Our analysis revealed that the human SARS-CoV may have originated from south China including Yunnan, Guangxi and Guizhou, and similar viruses likely circulated in these provinces for an extended time period before eventually emerging in humans. In addition, SARSr-CoVs clustered according to their geographical location of sampling, indicating that geographical range overlap between hosts is likely to play an important role in shaping the evolution of these viruses (Faria et al., 2013). Co-phylogeny analysis indicated the lack of a host restriction and the existence of frequent host shift in bat SARSr-CoVs, mainly occurred in horseshoe bats (genus Rhinolophus), which may be due to that close relatives of the hosts offer a similar environment for the virus to adapt (Longdon et al., 2014). However, space presents a greater barrier to virus diversification than host species for the evolution of bat SARSr-CoVs. Most importantly, cross-species transmission and frequent recombination of SARSr-CoVs within horseshoe bat populations in Yunnan could eventually lead to the generation of human SARS-CoV (Graham and Baric, 2010; Hon et al., 2008; Hu et al., 2017). Although Rhinolophus species may migrate up to 30 km (Lau et al., 2010), it is very unlikely for them to migrate a long distance such as from Yunnan to Guangdong.

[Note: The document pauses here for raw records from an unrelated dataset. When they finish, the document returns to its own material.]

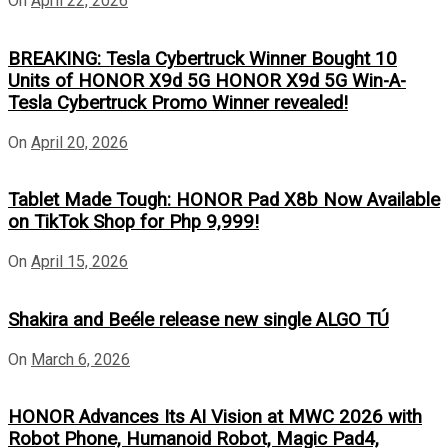
On
April 22, 2026
BREAKING: Tesla Cybertruck Winner Bought 10
Units of HONOR X9d 5G HONOR X9d 5G Win-A-
Tesla Cybertruck Promo Winner revealed!
On
April 20, 2026
Tablet Made Tough: HONOR Pad X8b Now Available
on TikTok Shop for Php 9,999!
On
April 15, 2026
Shakira and Beéle release new single ALGO TÚ
On
March 6, 2026
HONOR Advances Its AI Vision at MWC 2026 with
Robot Phone, Humanoid Robot, Magic Pad4,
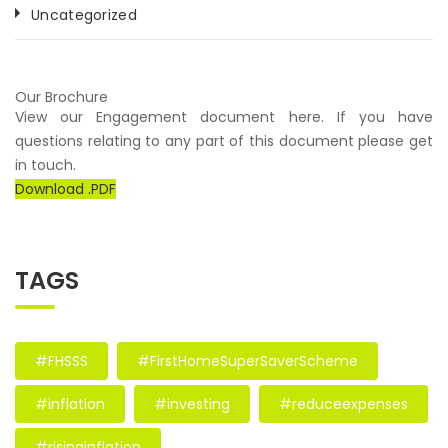
Uncategorized
Our Brochure
View our Engagement document here. If you have
questions relating to any part of this document please get
in touch.
Download .PDF
TAGS
#FHSSS
#FirstHomeSuperSaverScheme
#inflation
#investing
#reduceexpenses
#risinginflation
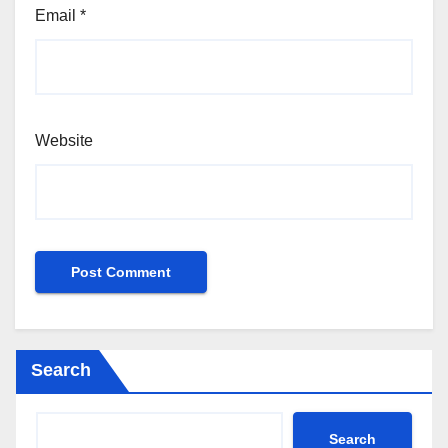
Email
*
Website
Search
Search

There are still some gaps needed to be filled in the origin of human SARS-CoV. Given that human SARS-CoV originated from bats in southwestern China including Yunnan, Guangxi and Guizhou, their transmission and migration to Guangdong where human SARS first appeared are unclear and needed to be clarified in the future. Although the serological evidence of bat SARSr-CoV infection was discovered in human living in proximity to the cave where diverse SARSr-CoVs are circulating (Wang et al., 2018), it is unable to judge that the SARSr-CoVs infecting those human populations are from bats or other animals inhabiting with bats. In short, it is necessary to carry out continuous surveillance of SARSr-CoVs in different geographical locations targeting different bat species and surrounding animals.